**Data to process:**
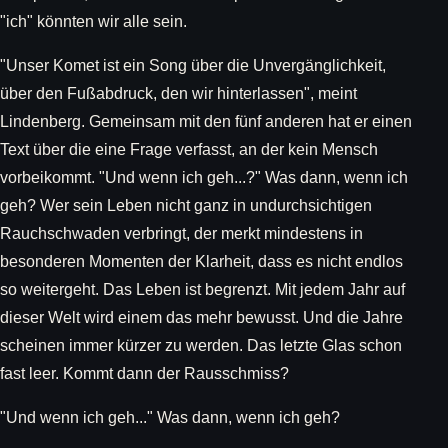
"ich" könnten wir alle sein.
"Unser Komet ist ein Song über die Unvergänglichkeit,
über den Fußabdruck, den wir hinterlassen", meint
Lindenberg. Gemeinsam mit den fünf anderen hat er einen
Text über die eine Frage verfasst, an der kein Mensch
vorbeikommt. "Und wenn ich geh...?" Was dann, wenn ich
geh? Wer sein Leben nicht ganz in undurchsichtigen
Rauchschwaden verbringt, der merkt mindestens in
besonderen Momenten der Klarheit, dass es nicht endlos
so weitergeht. Das Leben ist begrenzt. Mit jedem Jahr auf
dieser Welt wird einem das mehr bewusst. Und die Jahre
scheinen immer kürzer zu werden. Das letzte Glas schon
fast leer. Kommt dann der Rausschmiss?
"Und wenn ich geh..." Was dann, wenn ich geh?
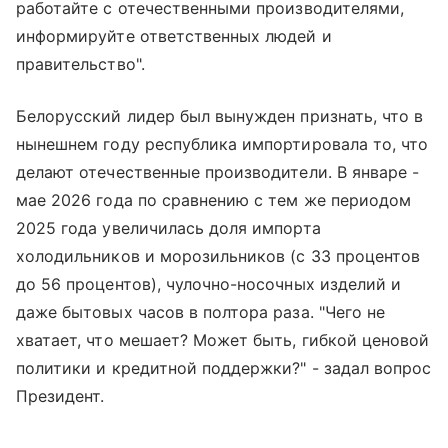
работайте с отечественными производителями,
информируйте ответственных людей и
правительство".
Белорусский лидер был вынужден признать, что в
нынешнем году республика импортировала то, что
делают отечественные производители. В январе -
мае 2026 года по сравнению с тем же периодом
2025 года увеличилась доля импорта
холодильников и морозильников (с 33 процентов
до 56 процентов), чулочно-носочных изделий и
даже бытовых часов в полтора раза. "Чего не
хватает, что мешает? Может быть, гибкой ценовой
политики и кредитной поддержки?" - задал вопрос
Президент.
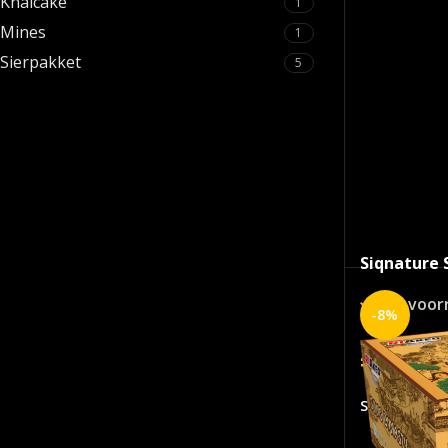
Knalcake
1
Mines
1
Sierpakket
5
Siqnature
Op voor
-8%
€
349
SKU:
6612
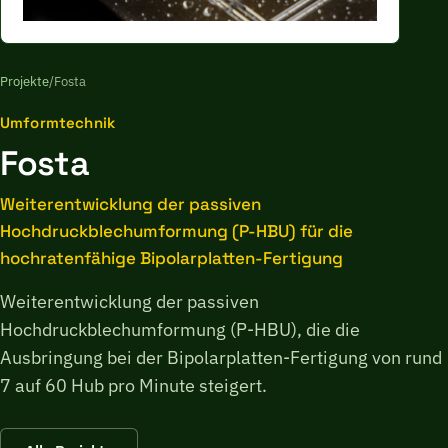
Projekte
/
Fosta
Umformtechnik
Fosta
Weiterentwicklung der passiven
Hochdruckblechumformung (P-HBU) für die
hochratenfähige Bipolarplatten-Fertigung
Weiterentwicklung der passiven
Hochdruckblechumformung (P-HBU), die die
Ausbringung bei der Bipolarplatten-Fertigung von rund
7 auf 60 Hub pro Minute steigert.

**Assigned task:** Give the text of all the records again, changing each "Bipolarplatten-Fertigung" to "Bipolarplattenfertigung" and leaving everything else unchanged. Leave out the pictures.

**Result of this task:**
"ich" könnten wir alle sein.
"Unser Komet ist ein Song über die Unvergänglichkeit,
über den Fußabdruck, den wir hinterlassen", meint
Lindenberg. Gemeinsam mit den fünf anderen hat er einen
Text über die eine Frage verfasst, an der kein Mensch
vorbeikommt. "Und wenn ich geh...?" Was dann, wenn ich
geh? Wer sein Leben nicht ganz in undurchsichtigen
Rauchschwaden verbringt, der merkt mindestens in
besonderen Momenten der Klarheit, dass es nicht endlos
so weitergeht. Das Leben ist begrenzt. Mit jedem Jahr auf
dieser Welt wird einem das mehr bewusst. Und die Jahre
scheinen immer kürzer zu werden. Das letzte Glas schon
fast leer. Kommt dann der Rausschmiss?
"Und wenn ich geh..." Was dann, wenn ich geh?
работайте с отечественными производителями,
информируйте ответственных людей и
правительство".
Белорусский лидер был вынужден признать, что в
нынешнем году республика импортировала то, что
делают отечественные производители. В январе -
мае 2026 года по сравнению с тем же периодом
2025 года увеличилась доля импорта
холодильников и морозильников (с 33 процентов
до 56 процентов), чулочно-носочных изделий и
даже бытовых часов в полтора раза. "Чего не
хватает, что мешает? Может быть, гибкой ценовой
политики и кредитной поддержки?" - задал вопрос
Президент.
Knalcake
1
Mines
1
Sierpakket
5
Siqnature
Op voor
-8%
€
349
SKU:
6612
Projekte
/
Fosta
Umformtechnik
Fosta
Weiterentwicklung der passiven
Hochdruckblechumformung (P-HBU) für die
hochratenfähige Bipolarplattenfertigung
Weiterentwicklung der passiven
Hochdruckblechumformung (P-HBU), die die
Ausbringung bei der Bipolarplattenfertigung von rund
7 auf 60 Hub pro Minute steigert.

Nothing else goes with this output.